[About this exercise]
Up to and including the line with "Plugin API |", restate every line of the records below word for word, from the first line on, leaving out the pictures.

+++

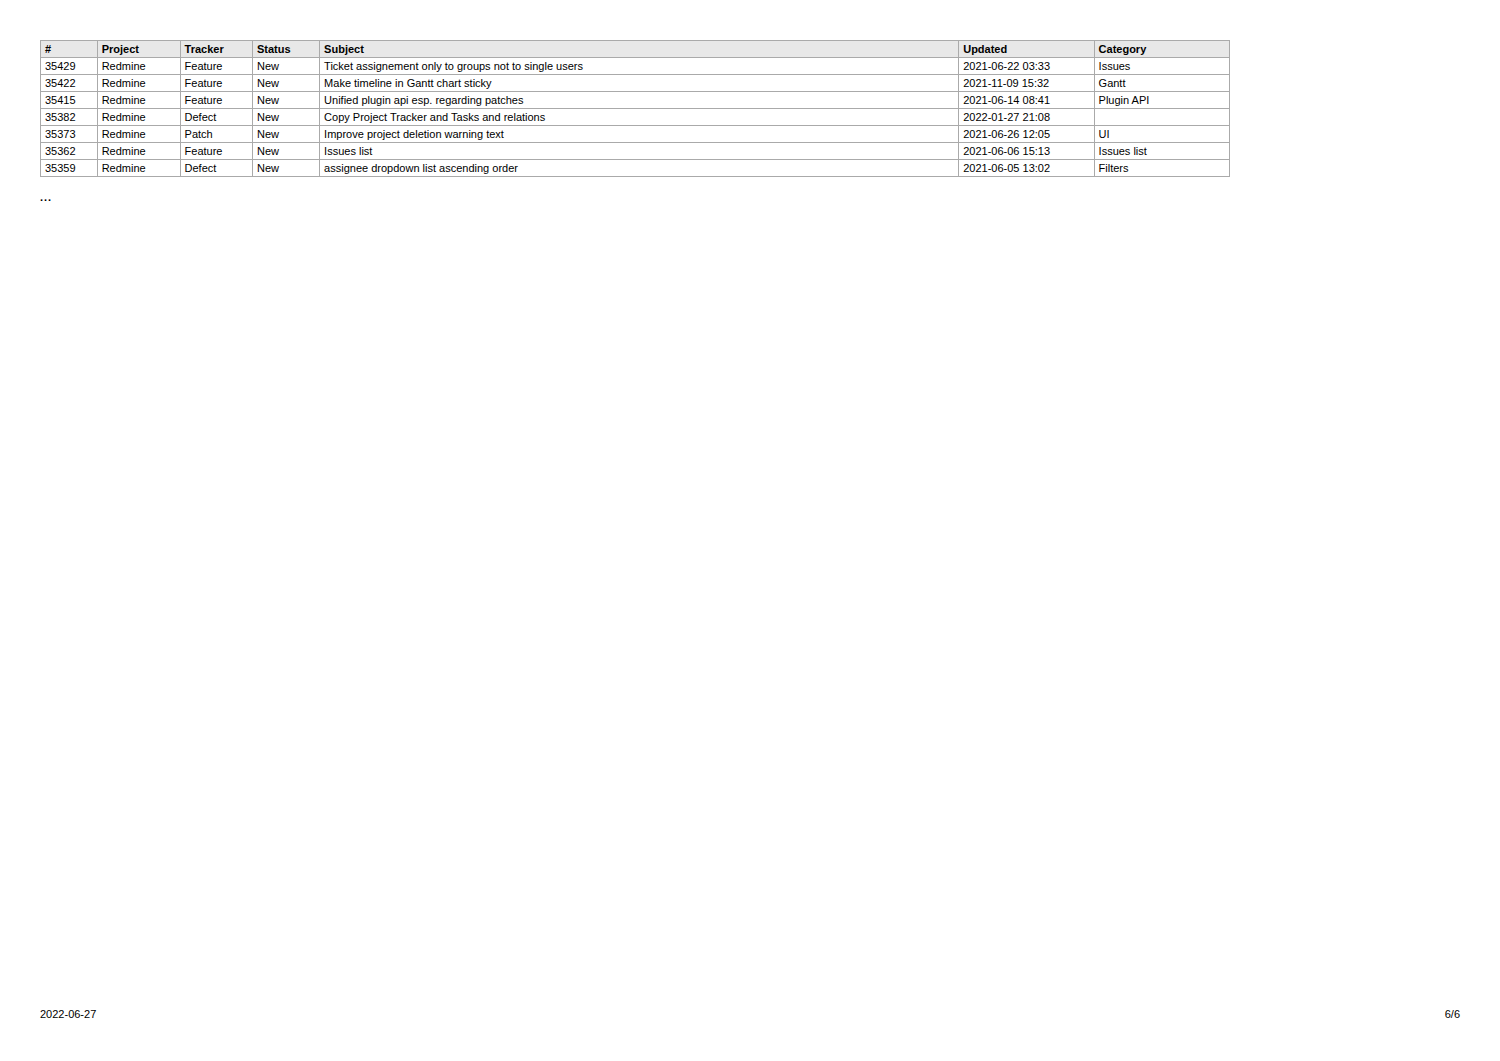| # | Project | Tracker | Status | Subject | Updated | Category |
| --- | --- | --- | --- | --- | --- | --- |
| 35429 | Redmine | Feature | New | Ticket assignement only to groups not to single users | 2021-06-22 03:33 | Issues |
| 35422 | Redmine | Feature | New | Make timeline in Gantt chart sticky | 2021-11-09 15:32 | Gantt |
| 35415 | Redmine | Feature | New | Unified plugin api esp. regarding patches | 2021-06-14 08:41 | Plugin API |
| 35382 | Redmine | Defect | New | Copy Project Tracker and Tasks and relations | 2022-01-27 21:08 | |
| 35373 | Redmine | Patch | New | Improve project deletion warning text | 2021-06-26 12:05 | UI |
| 35362 | Redmine | Feature | New | Issues list | 2021-06-06 15:13 | Issues list |
| 35359 | Redmine | Defect | New | assignee dropdown list ascending order | 2021-06-05 13:02 | Filters |
...
2022-06-27 6/6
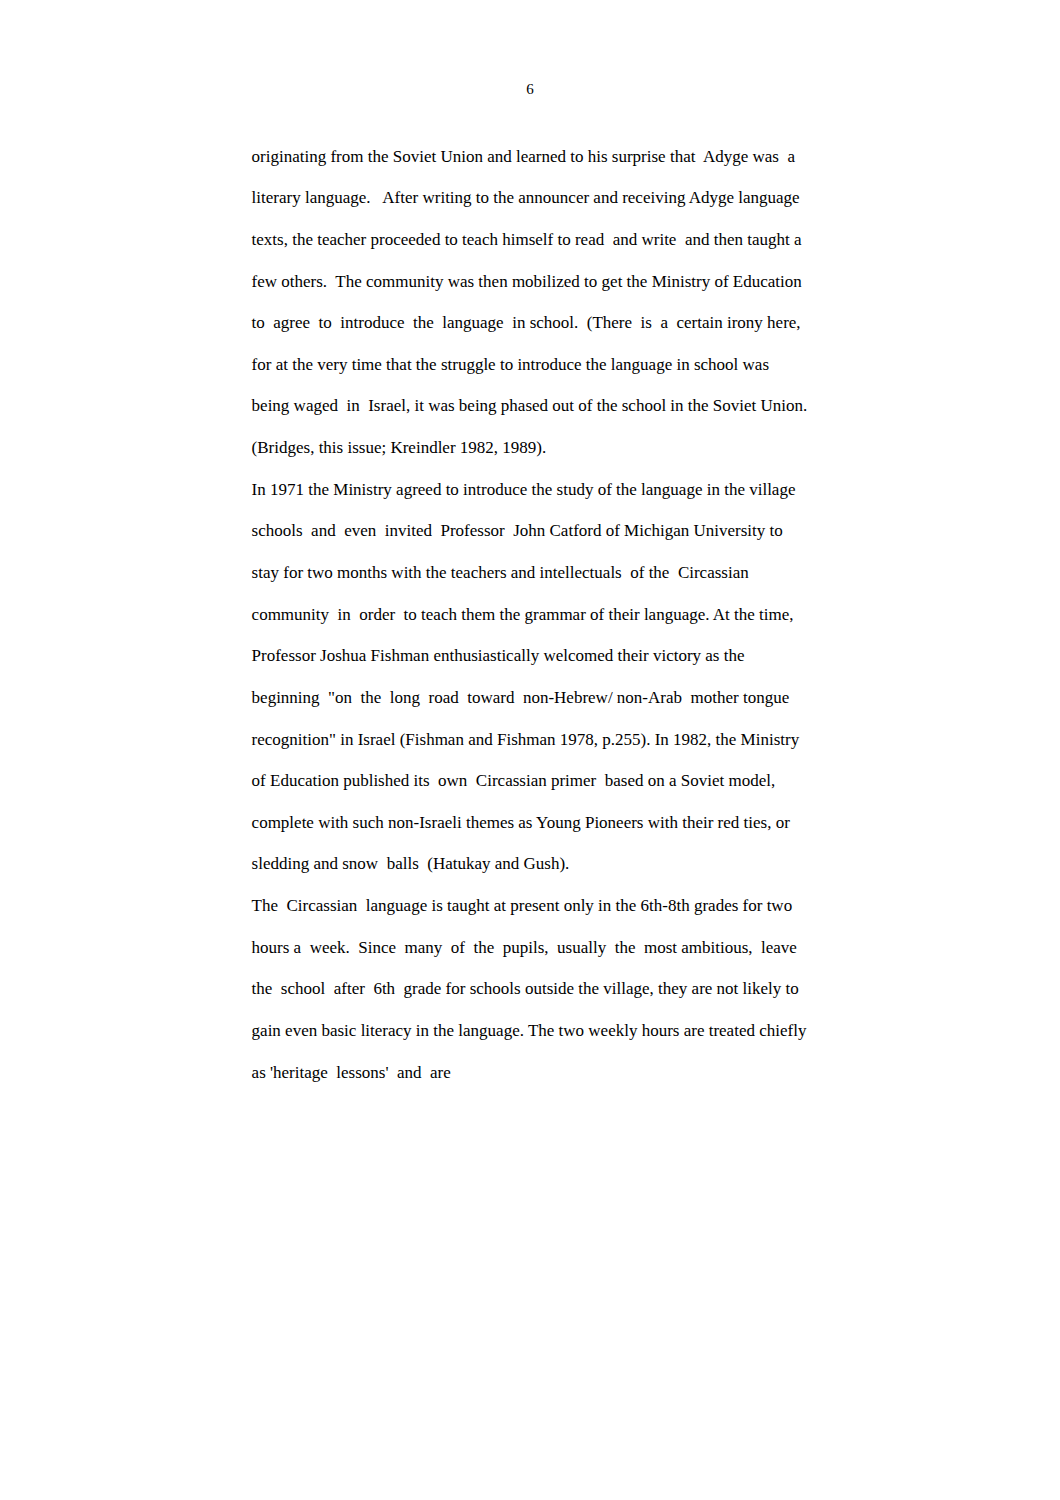6
originating from the Soviet Union and learned to his surprise that Adyge was a literary language. After writing to the announcer and receiving Adyge language texts, the teacher proceeded to teach himself to read and write and then taught a few others. The community was then mobilized to get the Ministry of Education to agree to introduce the language in school. (There is a certain irony here, for at the very time that the struggle to introduce the language in school was being waged in Israel, it was being phased out of the school in the Soviet Union. (Bridges, this issue; Kreindler 1982, 1989).
In 1971 the Ministry agreed to introduce the study of the language in the village schools and even invited Professor John Catford of Michigan University to stay for two months with the teachers and intellectuals of the Circassian community in order to teach them the grammar of their language. At the time, Professor Joshua Fishman enthusiastically welcomed their victory as the beginning "on the long road toward non-Hebrew/ non-Arab mother tongue recognition" in Israel (Fishman and Fishman 1978, p.255). In 1982, the Ministry of Education published its own Circassian primer based on a Soviet model, complete with such non-Israeli themes as Young Pioneers with their red ties, or sledding and snow balls (Hatukay and Gush).
The Circassian language is taught at present only in the 6th-8th grades for two hours a week. Since many of the pupils, usually the most ambitious, leave the school after 6th grade for schools outside the village, they are not likely to gain even basic literacy in the language. The two weekly hours are treated chiefly as 'heritage lessons' and are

+++

[Task result]
| # | Project | Tracker | Status | Subject | Updated | Category |
| --- | --- | --- | --- | --- | --- | --- |
| 35429 | Redmine | Feature | New | Ticket assignement only to groups not to single users | 2021-06-22 03:33 | Issues |
| 35422 | Redmine | Feature | New | Make timeline in Gantt chart sticky | 2021-11-09 15:32 | Gantt |
| 35415 | Redmine | Feature | New | Unified plugin api esp. regarding patches | 2021-06-14 08:41 | Plugin API |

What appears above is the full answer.